* _Supplied data_:
-- Opening Marker --

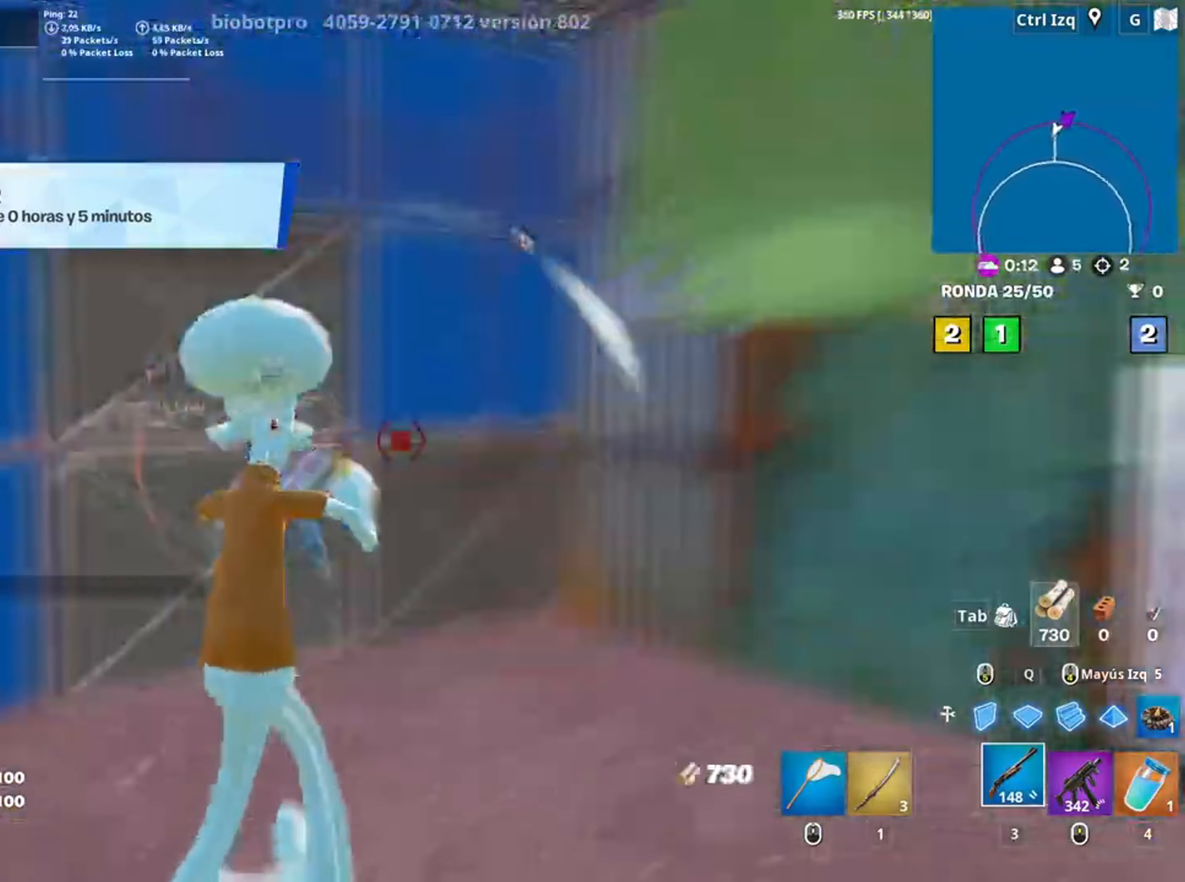
{"keys": ["3", "w"], "mouse": ["left"], "events": [[83, "f", "down"], [133, "f", "up"], [250, "shift", "down"], [367, "shift", "up"], [483, "3", "down"]]}
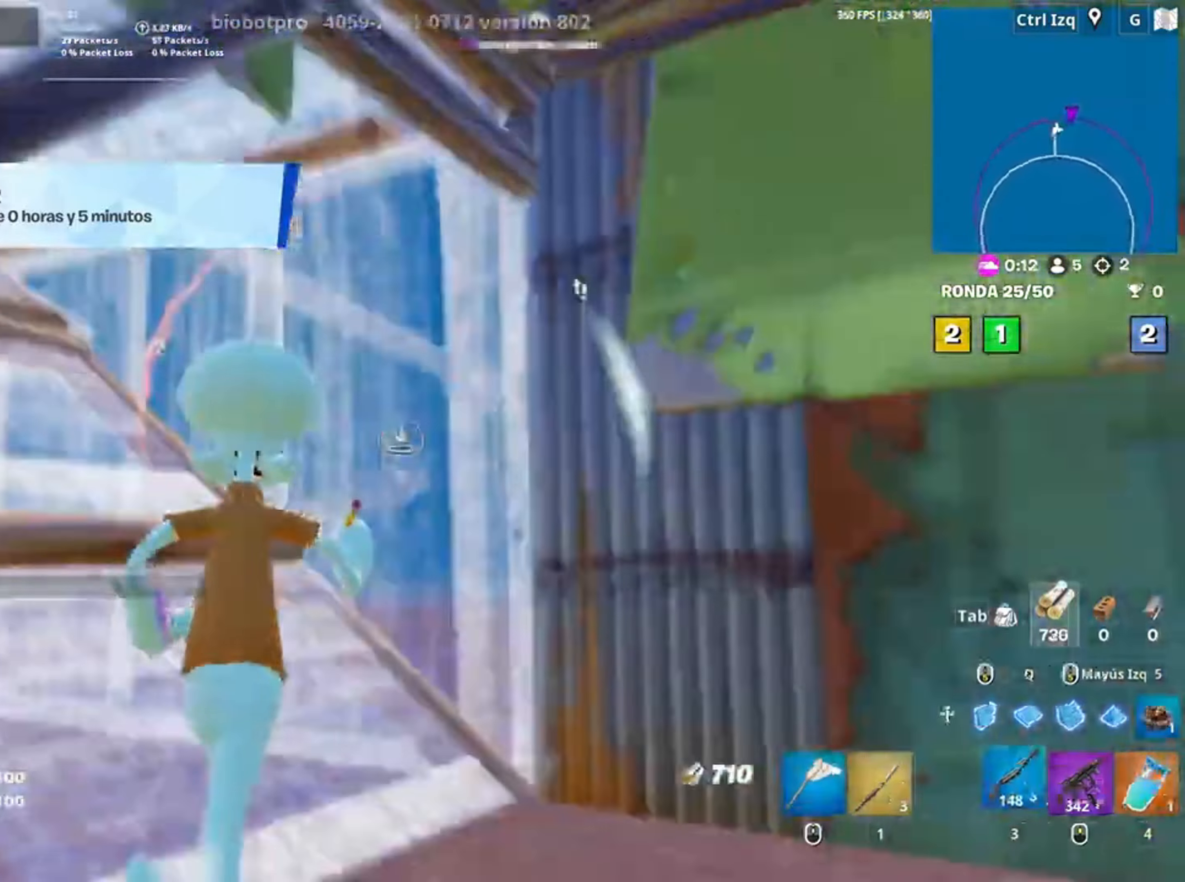
{"keys": ["3", "a", "w"], "mouse": ["left"], "events": [[50, "3", "up"], [83, "mouse_left", "up"], [150, "f", "down"], [183, "mouse_left", "down"], [200, "f", "up"], [283, "f", "down"], [283, "mouse_left", "up"], [283, "shift", "down"], [317, "mouse_left", "down"], [333, "f", "up"], [383, "a", "down"], [433, "shift", "up"], [450, "3", "down"]]}
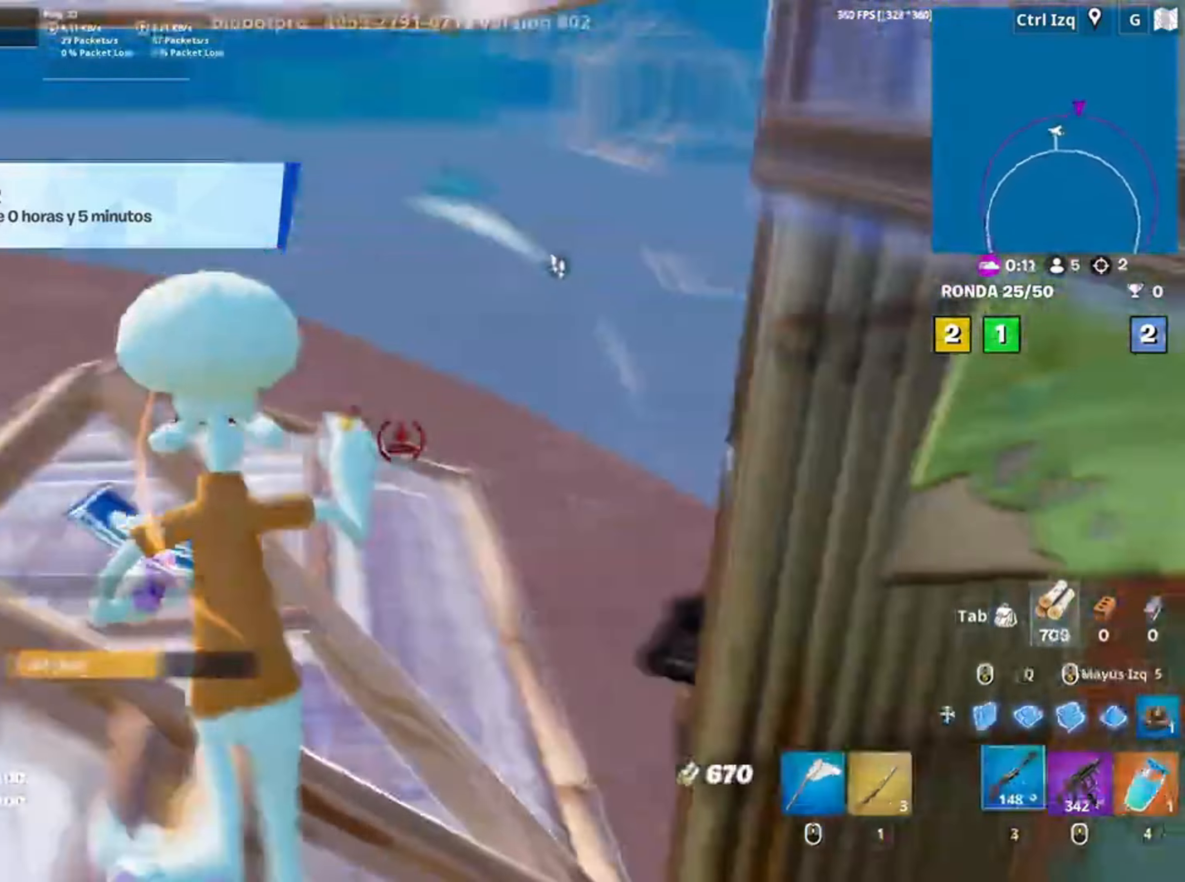
{"keys": ["d"], "mouse": ["left"], "events": [[17, "3", "up"], [17, "mouse_left", "up"], [17, "w", "up"], [150, "d", "down"], [217, "a", "up"], [483, "mouse_left", "down"]]}
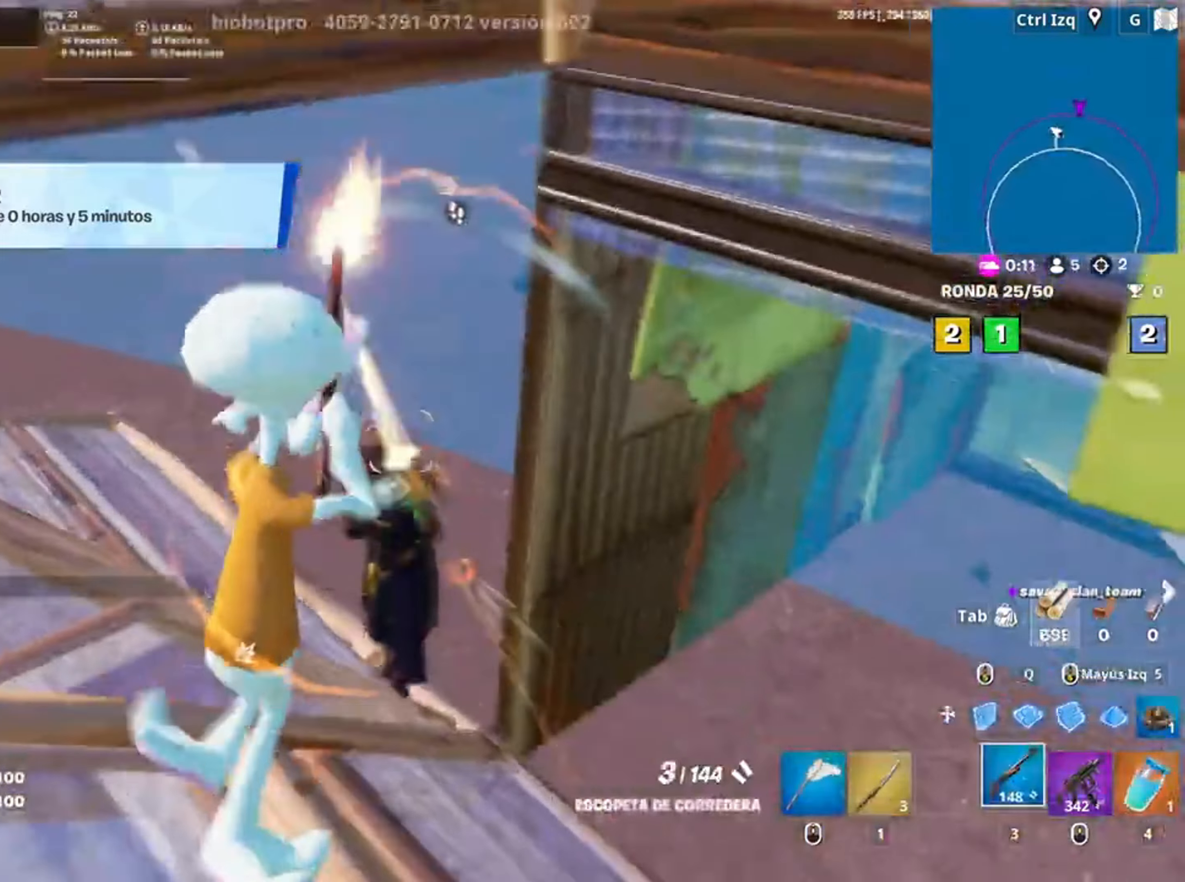
{"keys": ["w"], "mouse": [], "events": [[83, "mouse_left", "up"], [183, "mouse_wheel", "down"], [283, "mouse_wheel", "up"], [350, "w", "down"], [417, "d", "up"]]}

-- Closing Marker --

* _Aim of the task_:
Pictures aside, reproduce all of the material above without alteration.

* _Completed task_:
{"keys": ["3", "w"], "mouse": ["left"], "events": [[83, "f", "down"], [133, "f", "up"], [250, "shift", "down"], [367, "shift", "up"], [483, "3", "down"]]}
{"keys": ["3", "a", "w"], "mouse": ["left"], "events": [[50, "3", "up"], [83, "mouse_left", "up"], [150, "f", "down"], [183, "mouse_left", "down"], [200, "f", "up"], [283, "f", "down"], [283, "mouse_left", "up"], [283, "shift", "down"], [317, "mouse_left", "down"], [333, "f", "up"], [383, "a", "down"], [433, "shift", "up"], [450, "3", "down"]]}
{"keys": ["d"], "mouse": ["left"], "events": [[17, "3", "up"], [17, "mouse_left", "up"], [17, "w", "up"], [150, "d", "down"], [217, "a", "up"], [483, "mouse_left", "down"]]}
{"keys": ["w"], "mouse": [], "events": [[83, "mouse_left", "up"], [183, "mouse_wheel", "down"], [283, "mouse_wheel", "up"], [350, "w", "down"], [417, "d", "up"]]}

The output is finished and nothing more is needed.